**RECORDS SUPPLIED**
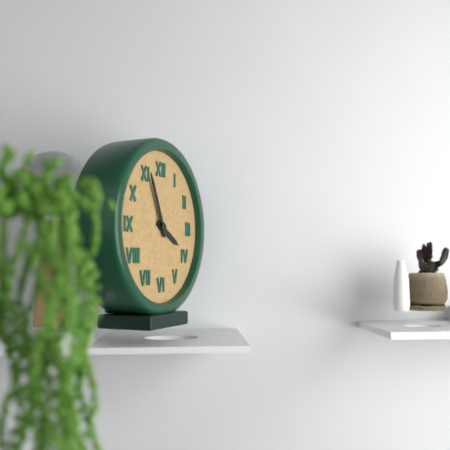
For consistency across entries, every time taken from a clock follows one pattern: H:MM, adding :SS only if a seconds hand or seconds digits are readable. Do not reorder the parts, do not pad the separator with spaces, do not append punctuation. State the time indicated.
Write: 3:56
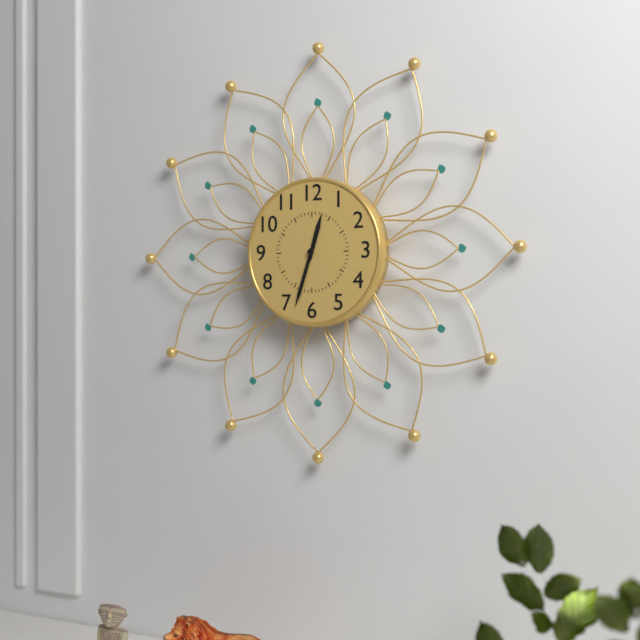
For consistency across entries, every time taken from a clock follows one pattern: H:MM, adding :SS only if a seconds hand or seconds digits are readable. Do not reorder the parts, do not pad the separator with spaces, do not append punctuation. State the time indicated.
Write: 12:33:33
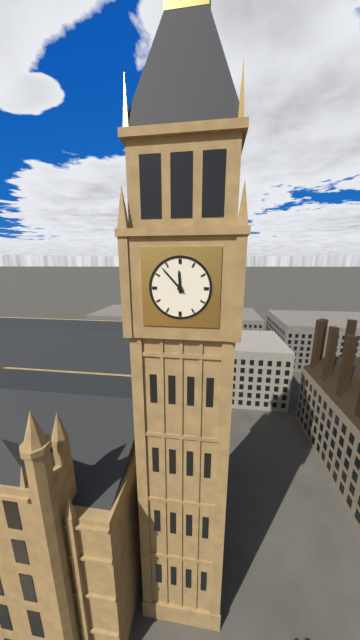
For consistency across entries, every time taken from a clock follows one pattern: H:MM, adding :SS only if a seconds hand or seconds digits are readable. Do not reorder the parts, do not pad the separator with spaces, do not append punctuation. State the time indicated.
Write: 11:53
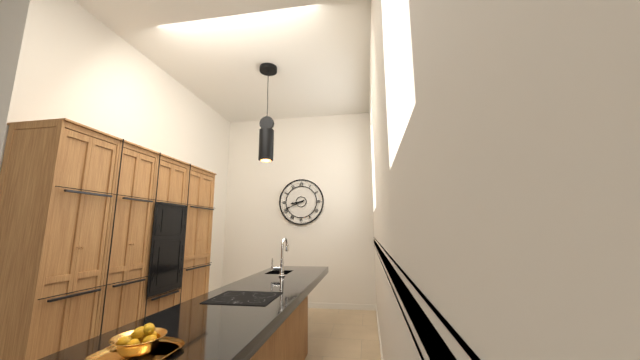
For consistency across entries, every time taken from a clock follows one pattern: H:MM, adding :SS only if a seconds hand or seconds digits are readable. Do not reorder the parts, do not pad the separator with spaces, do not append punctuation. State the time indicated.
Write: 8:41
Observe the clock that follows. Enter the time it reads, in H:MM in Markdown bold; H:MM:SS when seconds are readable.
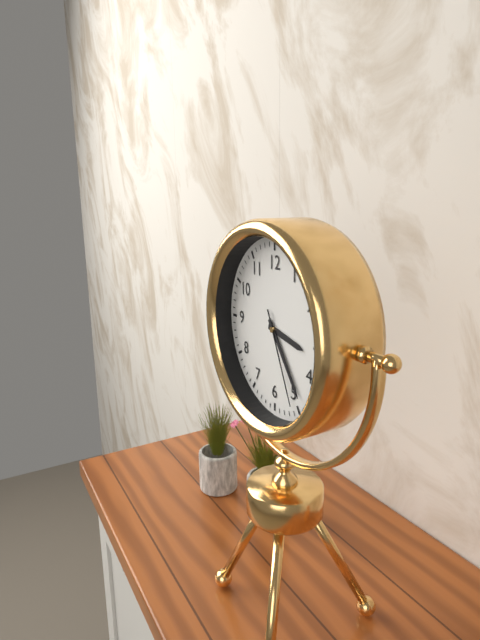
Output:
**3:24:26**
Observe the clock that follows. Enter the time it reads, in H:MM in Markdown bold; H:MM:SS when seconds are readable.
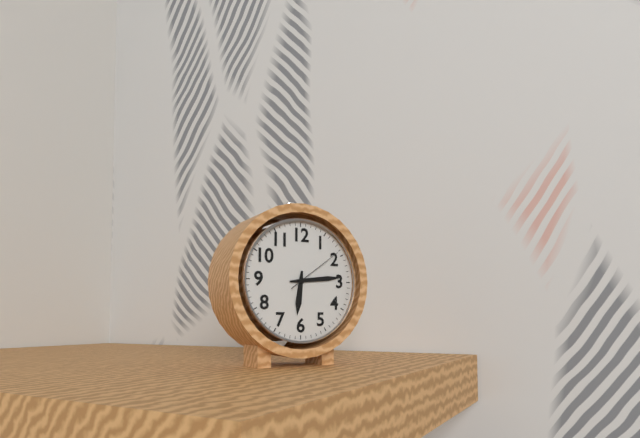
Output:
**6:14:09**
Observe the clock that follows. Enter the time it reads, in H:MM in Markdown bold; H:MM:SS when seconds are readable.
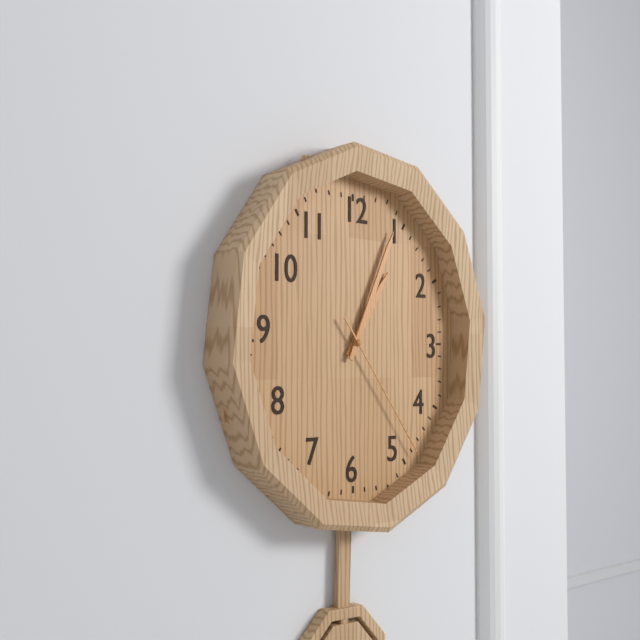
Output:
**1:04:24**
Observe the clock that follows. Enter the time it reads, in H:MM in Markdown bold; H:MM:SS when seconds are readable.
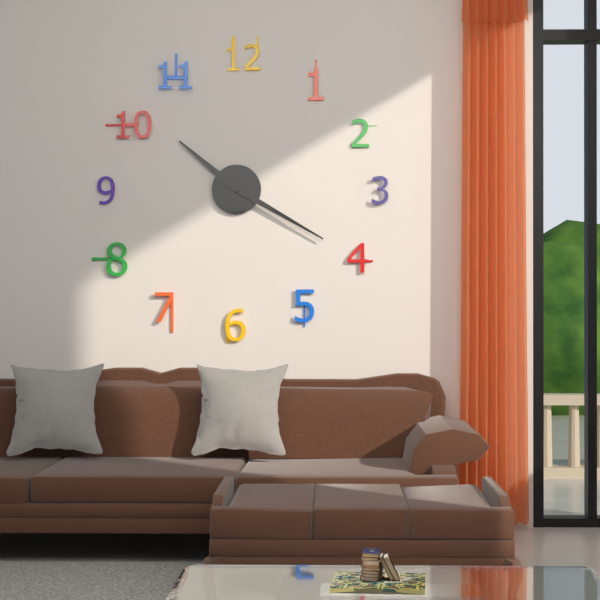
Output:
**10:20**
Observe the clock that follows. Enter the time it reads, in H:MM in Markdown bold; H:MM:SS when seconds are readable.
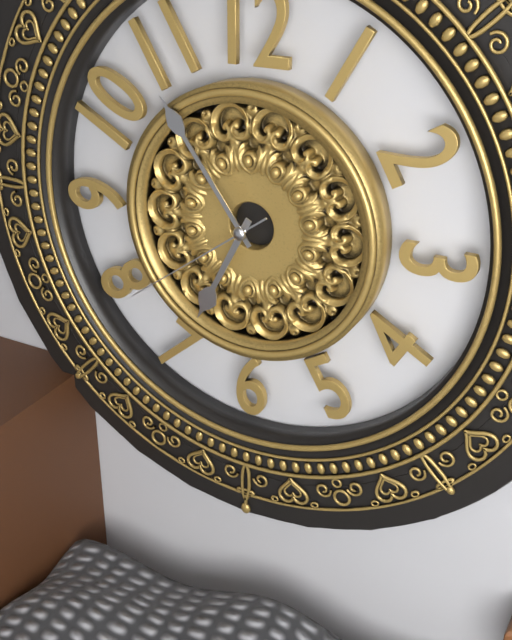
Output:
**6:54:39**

**EXERCISE PROMPT**
Can you give the stretch of the rows above, from their start through the line containing "Write: 8:41", as a numbered list, leaving out blank lines and the pictures?

**SOLUTION FOR THIS EXERCISE**
1. For consistency across entries, every time taken from a clock follows one pattern: H:MM, adding :SS only if a seconds hand or seconds digits are readable. Do not reorder the parts, do not pad the separator with spaces, do not append punctuation. State the time indicated.
2. Write: 3:56
3. For consistency across entries, every time taken from a clock follows one pattern: H:MM, adding :SS only if a seconds hand or seconds digits are readable. Do not reorder the parts, do not pad the separator with spaces, do not append punctuation. State the time indicated.
4. Write: 12:33:33
5. For consistency across entries, every time taken from a clock follows one pattern: H:MM, adding :SS only if a seconds hand or seconds digits are readable. Do not reorder the parts, do not pad the separator with spaces, do not append punctuation. State the time indicated.
6. Write: 11:53
7. For consistency across entries, every time taken from a clock follows one pattern: H:MM, adding :SS only if a seconds hand or seconds digits are readable. Do not reorder the parts, do not pad the separator with spaces, do not append punctuation. State the time indicated.
8. Write: 8:41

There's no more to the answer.